_Tasks for this exercise_.
a) Transcribe the passage about the opioid bills word for word, beginning at "It also would" and stopping after "a final bill.".
b) Write the next part of the passage about the House and Senate opioid bills, picking up after its final sentence.
─── Supplied passage
It also would establish an interagency federal panel that would establish opioid-prescribing guidelines.
But the bills do not authorize significant money for the grants, and to fund them the Obama administration would have to shift money from other programs.
The House bill must be negotiated with a bill the Senate approved in March – and which also fails to fund any new grants.
Rep. Elizabeth Esty, D-5th District, urged House and Senate negotiators to include money to fund the new grants in a final bill.
“Families, health care workers, and local leaders throughout Connecticut simply don’t have the resources they need today to fight this terrible epidemic,” she said.
Rep. Joe Courtney, D-2nd District, who sponsored a bill that would have provided states with $600 million in emergency funding to combat opioid addiction, said “Today, there will be votes and a lot of self-congratulatory rhetoric about the fact that we are moving on something, but remember: there is not a penny for law enforcement, for treatment, or for prevention and education.”
──────
─── Collected material
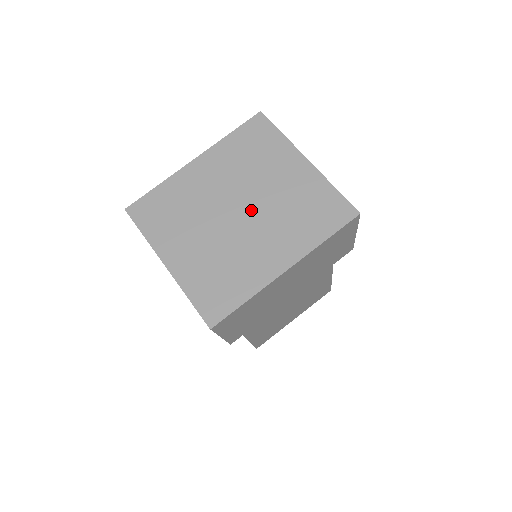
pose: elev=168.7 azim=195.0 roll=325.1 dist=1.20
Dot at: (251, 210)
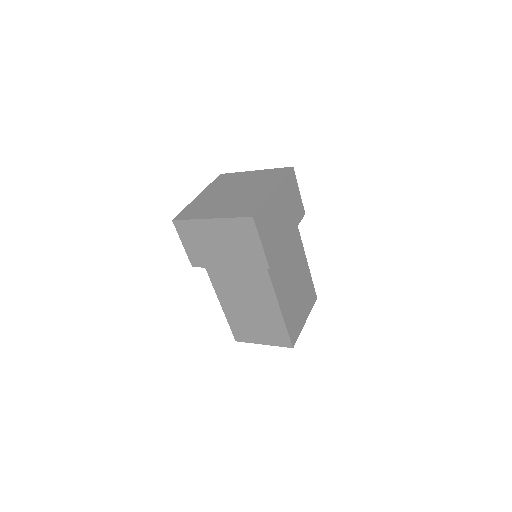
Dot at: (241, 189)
──────
_Answers given_.
a)
It also would establish an interagency federal panel that would establish opioid-prescribing guidelines.
But the bills do not authorize significant money for the grants, and to fund them the Obama administration would have to shift money from other programs.
The House bill must be negotiated with a bill the Senate approved in March – and which also fails to fund any new grants.
Rep. Elizabeth Esty, D-5th District, urged House and Senate negotiators to include money to fund the new grants in a final bill.

b)
“In the state of Connecticut it takes four to six months to get a treatment bed,” Courtney said.
Courtney stood on the House floor with a map showing the rapid escalation of overdose deaths in the United States. There were more than 400 opioid-related deaths in Connecticut last year.
“We have an epidemic in this country which far surpasses any challenge presented by a natural disaster. If we had an attack on the homeland that took the number of lives that these maps represent – this Congress would be on fire…,” Courtney said.